= Paul D. Murray =

British theologian

Paul D. Murray is a British theologian. He is currently Professor of Systematic Theology at Durham University's Department of Theology and Religion, and he is the founding Dean-Director of Durham's Centre for Catholic Studies (CCS), the only established academic unit dedicated to Catholic studies located within a British public institution. A prolific author and editor, he was Treasurer of the Society for the Study of Theology (2003–2005), President of the Catholic Theological Association of Great Britain (2012–2014) and he has also worked with the American Academy of Religion, the world's largest scholarly organisation in the field. He was an editor of Concilium International from 2006 to 2011. Since 2011 and 2012 respectively he has collaborated with the Holy See in Anglican-Roman Catholic dialogue and on the Vatican's Justice and Peace committee.

==Early life and education==
Murray is of Irish descent. He studied at Durham University, where he graduated with a B.A. in Theology in 1986. He then completed an M.Litt with research on the soteriology of Karl Rahner in 1988.

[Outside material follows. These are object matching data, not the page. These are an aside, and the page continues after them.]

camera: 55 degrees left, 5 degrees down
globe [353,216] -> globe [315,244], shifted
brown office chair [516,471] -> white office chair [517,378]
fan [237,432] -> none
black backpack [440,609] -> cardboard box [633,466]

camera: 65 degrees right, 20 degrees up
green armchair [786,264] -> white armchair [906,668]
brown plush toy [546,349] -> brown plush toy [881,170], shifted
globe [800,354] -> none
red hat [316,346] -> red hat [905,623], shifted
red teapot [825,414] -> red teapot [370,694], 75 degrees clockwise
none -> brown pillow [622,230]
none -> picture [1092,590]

His doctorate at Cambridge (1993–1996) addressed contemporary American pragmatist thought and contemporary theology. This resulted in a number of published papers and, in 2004, the book Reason, Truth and Theology in Pragmatist Perspective.

==Career==
Murray's current interests focus on ecclesiology, ecclesial practice, and dynamics in ecclesial development. Especially related to these are a number of projects and conferences on 'Receptive Ecumenism' which he initiated and directed. He joined the staff at Durham University in 2002, and became Director of the Centre for Catholic Studies (CCS) in 2008. In 2011 Pope Benedict XVI nominated him to the Anglican-Roman Catholic International Commission (ARCIC). In 2012 the Pope further nominated him to a consultative role in the Pontifical Council for Justice and Peace.

==Books==
===As author===
- Murray, Paul D. (2004). Reason, truth and theology in pragmatist perspective. Leuven, Belgium: Peeters.

===As editor===
- Murray, Paul D. (2008). Receptive Ecumenism and the Call to Catholic Learning: Exploring a Way for Contemporary Ecumenism. Oxford: Oxford University Press.
- Flynn, Gabriel & Murray, Paul D. (2012). Ressourcement: A Movement for Renewal in Twentieth Century Catholic Theology. Oxford: OUP.
- Borgman, Erik & Murray, Paul D. (2012). Sacramentalizing Human History: Essays in Honour of Edward Schillebeeckx (1914–2009). Concilium International. SCM Press.